Os Propagandistas do Estigma
Os Flagelantes do Mundo Ocidental
«(…) Também o escritor britânico John Le Carré inverte as responsabilidades,
convertendo os civis esventrados, presas do ferro e do fogo, em culpados
contrariados. Lamentando que, ao invés dos EUA, não haja na prática uma oposição parlamentar na Grã-Bretanha,
este autor remete as origens do terrorismo para as frustrações e humilhações
passadas e presentes:
Quando as comunidades são exploradas
durante muito tempo, surge nelas uma sede de vingança, ainda que psicótica ou
errada. Para compreender o que provoca essa psicose que redunda no desejo de
matar, matar, matar, basta observar essas comunidades.

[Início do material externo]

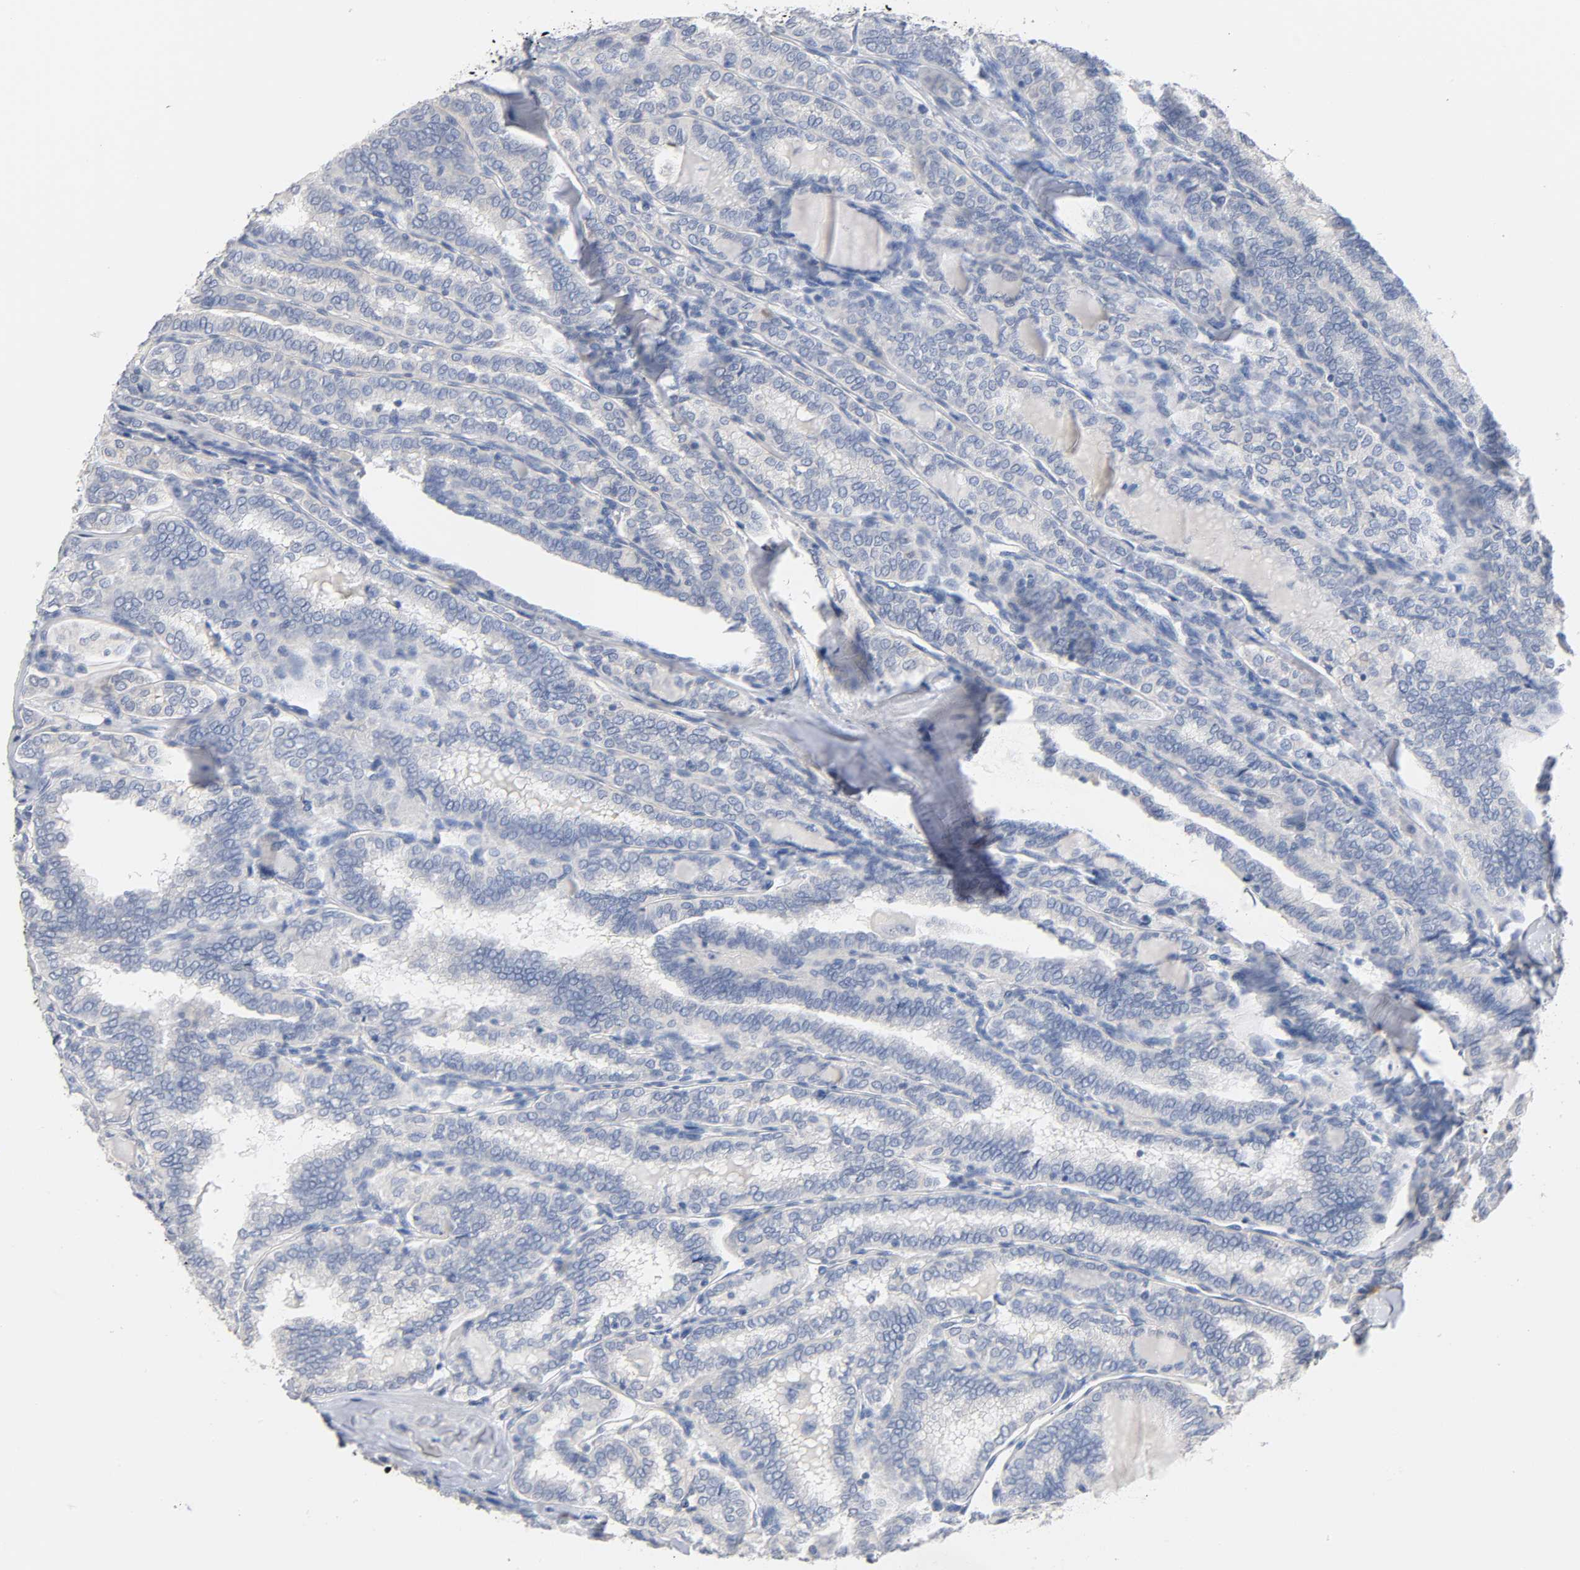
{"staining": {"intensity": "negative", "quantity": "none", "location": "none"}, "tissue": "thyroid cancer", "cell_type": "Tumor cells", "image_type": "cancer", "snomed": [{"axis": "morphology", "description": "Papillary adenocarcinoma, NOS"}, {"axis": "topography", "description": "Thyroid gland"}], "caption": "Immunohistochemical staining of human thyroid papillary adenocarcinoma shows no significant positivity in tumor cells.", "gene": "MALT1", "patient": {"sex": "female", "age": 30}}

Um sociólogo francês, Farhad Khosrokhavar, explica os atentados como
uma consequência da humilhação do mundo árabe e muçulmano em geral devido à criação do estado de Israel e à
noção de que o islão se tornou a religião dos oprimidos. Outro
sociólogo, François Burgat, numa entrevista à AFP no dia L3 de Julho de 2005, confirma esta análise: os atentados
nunca teriam ocorrido se os árabes não se sentissem injustiçados e ressentidos
com o conflito israelo-árabe e se, aparentemente, não houvesse dois pesos e
duas medidas no tratamento político de Israel e do Iraque. Não tenhamos dúvidas:
se amanhã, por infelicidade, terroristas fizessem explodir o metro de Paris,
destruíssem a torre Eiffel ou a Notre-Dame, prevaleceria o mesmo raciocínio. As
boas almas de direita ou de esquerda tentariam convencer-nos e mostrar
arrependimento: atacam-nos portanto somos culpados, ao passo que os agressores
são na verdade uns pobres desgraçados que protestam contra a nossa riqueza
insolente, o nosso modo de vida, a nossa economia predadora, Confirmamos
espontaneamente a opinião que os nossos adversários têm de nós. Após cada explosão,
somos de tal forma pressionados a subscrever as motivações dos jihadistas,
apesar de desaprovarmos os seus métodos, que há um alvoroço de causas, um
congestionamento de explicações no qual se invocam todos os problemas de que o mundo
padece. E para contrariar o seu angustiante silêncio, damos voz àqueles que nos
atacam, inventamos as suas respostas. Quem
são os nossos inimigos?, pergunta Dominique de Villepin. O mundo está
dilacerado. Por hábito, fraqueza ou medo, torna-se tentador confundir todos os
aspectos com uma obstinação teimosa contra um adversário diabólico. Todavia, não
elegemos os nossos inimigos a bel-prazer nem segundo as nossas convicções. Eles
designam-nos como tal, atacam-nos quando assim o entendem e rejubilam-se com as
nossas desgraças. Daqui resulta um certo sentimento de esquizofrenia na Velha
Europa a par dos Estados Unidos, combatemos um terrorismo cuja importância não
cessamos de negar ou minimizar. Para alguns, constitui uma fraude intelectual, para que Washington nos tenha na mão. Para
outros, tal como o primeiro-ministro espanhol, José Zapatero, há que cultivar o
eufemismo até, recusar nomear o perigo: Nunca falo terrorismo islâmico, mas
de terrorismo internacional. Não se pode englobar numa mesma denominação
centenas de milhões de pessoas e uma religião que, como todas as religiões na
história da humanidade, implica um certo teor de fanatismo religioso». In
Pascal Bruckner, La Tyrannie de la Pénitence, Essai sur le Masochisme
Occidental, Editions Grasset Fasquelle, 2006, O Complexo de Culpa do Ocidente.
Publicações Europa-América, 2008, ISBN 978-972-1-05943-6.